Now, don't get me wrong. I disagree with those who are dismissive of lectures. I appreciate a good "sage on the stage," and have even tried to be one. A well crafted lecture can be deeply engaging and an effective learning method (with or without PowerPoint). I'm not throwing out the baby with the bath water here. But monologue methods of instruction must be used with great caution, since they constantly risk reducing the active participation of the students or audience.
You know what slideshows are better for? Private research and online sharing. I actually highly recommend that students both search among and post their own presentations on slideshare.net. I have gotten overviews of many topics through presentations posted there. Bullet pointed info has its place. But only with great discretion in the classroom!

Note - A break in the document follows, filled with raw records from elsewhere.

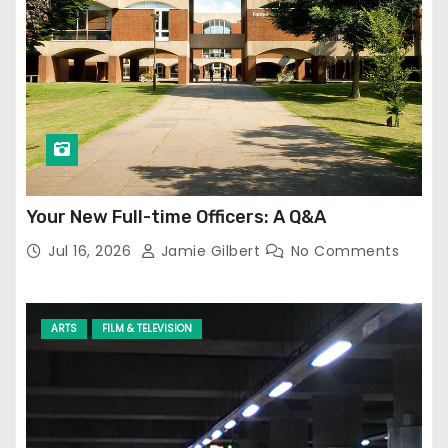
Your New Full-time Officers: A Q&A
Jul 16, 2026
Jamie Gilbert
No Comments
ARTS
FILM & TELEVISION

Avoiding "death by PowerPoint"
Take a couple minutes and click through this slide show by Alexei Kapterev. It lays out (and exemplifies) great principles for better slideshows. Look especially for what he says about keeping presentations simple, and making sure they have significance:
Four components for killer presentations
- Show your passion
- Tell a Story
- Make a Claim
- Make a Call to Action
1. Show Your Passion
If you don't care, then I don't care. Simple as that. So, while preparing, you have to study the topic in terms of something you truly care about. There have to be stakes. People need to see your joy or worry or even your anger. When you connect your content to what you deeply care about, you end up presenting yourself as much as your ideas, and that is a good thing. People are more able to be invested in content when you give them the ability to connect with you as a person. So, make this topic real for you so it will be real for them.
2. Tell a Story
I don't mean give an ice-breaker anecdote. I mean you must structure your whole presentation as a narrative with a simple plot that people can follow: context-problem-solution. I'm doing it right now in this post: I established a context to which my audience can relate (creating or listening to presentations in a school setting); then identified the problems (boredom, passivity, old school pedagogy) and am now offering solutions. Looking for your story to tell can help you cut through the complexity of your topic, and it can also help you show your passion. So, set a scene, introduce the topic in terms of problems that matter to people and that create a tension that you will resolve through the information that you give. People like stories more than bullet points.
3. Make a Claim
You want to know what wakes people up an gets them thinking and doing? A strong claim. Give your audience something to chew on -- even disagree with. The best arguments are those that divide an educated audience. Here's an example (from a recent blog post):
Even if you could care less about software, you need to care about the revolution in software development because it proves the power of noncommercial, large-scale collaborative work.A strong claim can flow right from your personal passion and can be elucidated from the story that you tell. Strong claims can lead directly to calls for action.
4. Make a Call to Action
Ask your audience to do something, or don't bother talking to them. If your function is to inform, then your function is to bore. If your goal is to teach and to inspire, then you must make the story that you tell move from the abstraction of you talking to the concrete activity of your audience doing something. This is both pedagogical and persuasive: get them doing something during the time you control in the room, especially if that includes interacting with other people, expressing themselves about the topic in a way you've structured for them. And of course, calls for action can be for activities beyond the classroom, such as contributing to a wiki, attending an event, reading a book, or writing a post or letter.